The solution is that you need to do an independent validation for measuring the quality of the model obtained with the tuned hyperparameters. This is called nested or double validation. You'll find a number of questions and answers here on these topics
Conceptually, I like to say that training includes all kinds of fancy steps to fit not only the "usual" model parameters but also to fit (auto-tune) the hyperparameters. So data-driven optimization of λ is clearly part of the model training.
As a rule of thumb you can also say that model training is everything that needs to be done before you have a ready-to-use final black-box function that is able to produce predictions for new cases.

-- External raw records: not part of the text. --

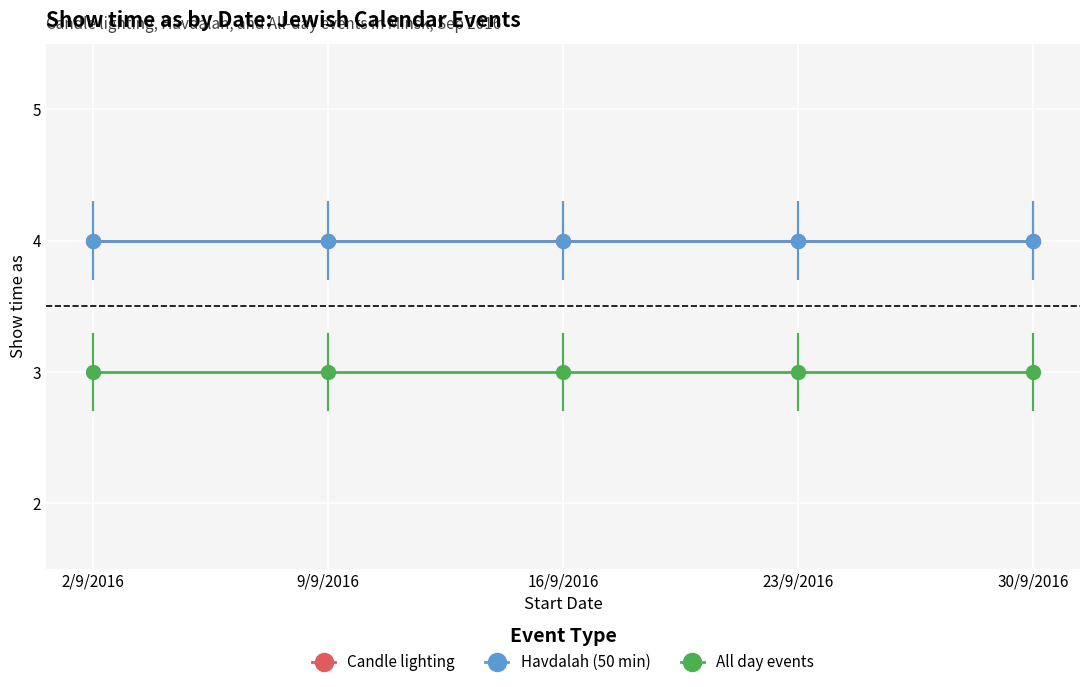

Does the chart have visible grid lines?

Yes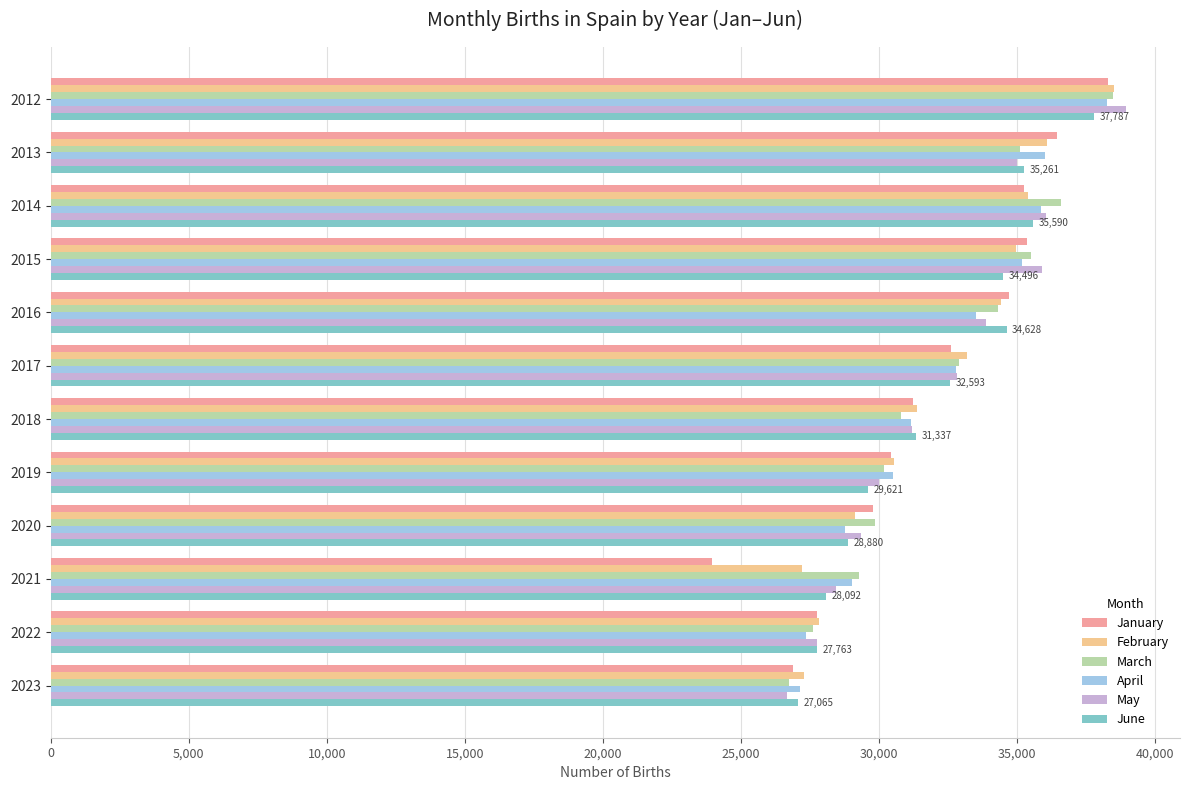

How many data points in May are less than 32828?

6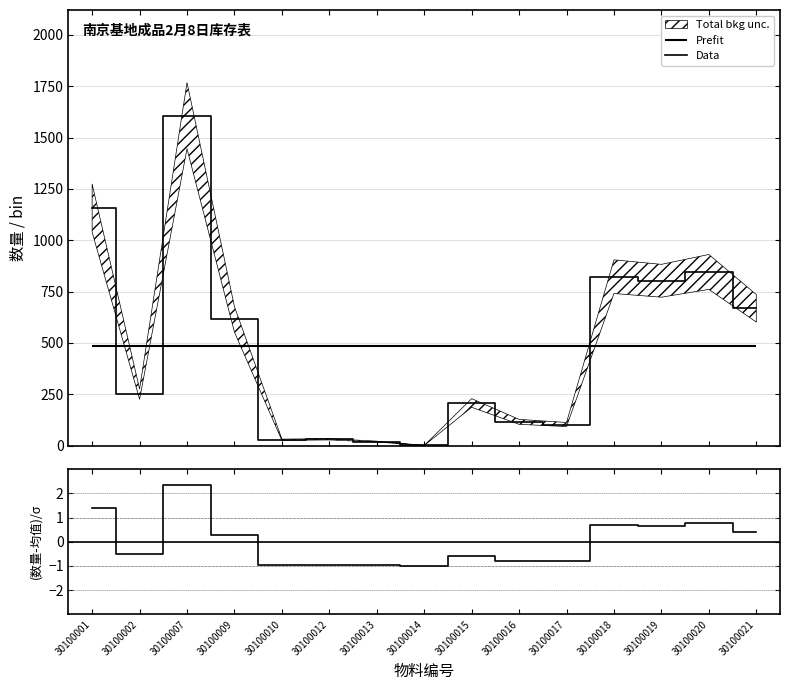

True or false: Data has more than 0 interior local peaks.

True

PS: I find the testing vs. validation terminology very confusing because in my field "validation" means proving that the final model is fit for purpose, and is therefore what other people call testing rather than validation. I prefer to call the inner test set "tuning test set" and the outer "final validation test set" or the like.
Update:
Typically, this is nothing that just happens: there are typical situations that can cause such a failure. And all such situations that I'm aware of are overfitting situations. You need to be aware that while regularization helps to reduce the necessary number of training cases, data-driven optimization needs large amounts of data.
My recommendations:
Typically, you (should) already have rough expectations, e.g. what performance should be achievable, what performance you'd consider suspiciously good looking. Or have specs what performance you need to achieve and a baseline performance. From that and the number of availabe training cases (for the splitting scheme you decided for), calculate the expected uncertainty for the inner (tuning) tests. If that uncertainty indicates that you would not be able to get meaningful comparisons, don't do data-driven optimization.
You should check how stable both the obtained predictions with the chosen λ and the optimal λ found by the auto-tuning procedure are. If λ isn't reasonably stable with respect to different splits of your data, the optimization didn't work.
If you find that either you won't be able to do the data-driven optimization or that it didn't work after all, you may choose the λ by your expert knowledge, e.g. from experience with similar data. Or by the knowledge that if you find out that the optimization failed, you'll need a stronger regularization: the overfitting that leads to the failure works towards too complex models.